> **Prompt**
Every line below from the one containing "Reply with minified" through the one containing "2) grey and yellow fabric [210,124,300,209]" must be transcribed exactly. Omit all lines outside that stretch.
····················
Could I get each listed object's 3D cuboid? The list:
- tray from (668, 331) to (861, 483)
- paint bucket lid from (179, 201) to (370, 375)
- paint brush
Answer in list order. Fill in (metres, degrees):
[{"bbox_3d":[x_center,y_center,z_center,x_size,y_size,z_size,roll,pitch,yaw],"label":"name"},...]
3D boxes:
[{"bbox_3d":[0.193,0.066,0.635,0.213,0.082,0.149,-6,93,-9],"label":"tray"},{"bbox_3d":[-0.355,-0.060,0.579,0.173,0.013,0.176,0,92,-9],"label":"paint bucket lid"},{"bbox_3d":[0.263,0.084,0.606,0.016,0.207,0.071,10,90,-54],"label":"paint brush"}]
····················
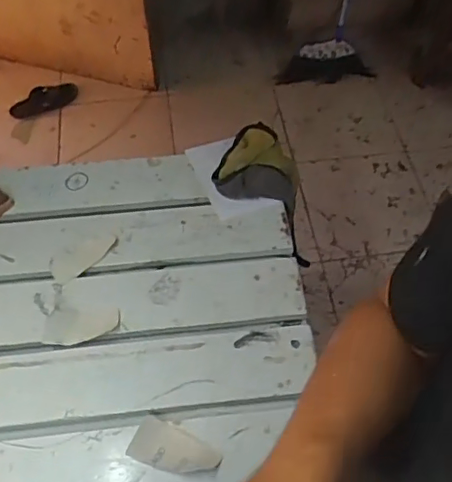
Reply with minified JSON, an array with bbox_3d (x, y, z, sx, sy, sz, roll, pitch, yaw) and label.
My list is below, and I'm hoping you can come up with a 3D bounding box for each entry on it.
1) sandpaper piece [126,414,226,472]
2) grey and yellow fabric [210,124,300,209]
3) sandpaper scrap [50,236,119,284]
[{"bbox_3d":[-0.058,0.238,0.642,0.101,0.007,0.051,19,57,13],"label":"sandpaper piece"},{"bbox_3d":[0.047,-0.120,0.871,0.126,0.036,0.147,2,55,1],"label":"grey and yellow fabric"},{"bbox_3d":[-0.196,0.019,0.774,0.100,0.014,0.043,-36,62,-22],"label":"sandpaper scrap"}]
····················
> **Answer box**
Reply with minified JSON, an array with bbox_3d (x, y, z, sx, sy, sz, roll, pitch, yaw) and label.
My list is below, and I'm hoping you can come up with a 3D bounding box for each entry on it.
1) sandpaper piece [126,414,226,472]
2) grey and yellow fabric [210,124,300,209]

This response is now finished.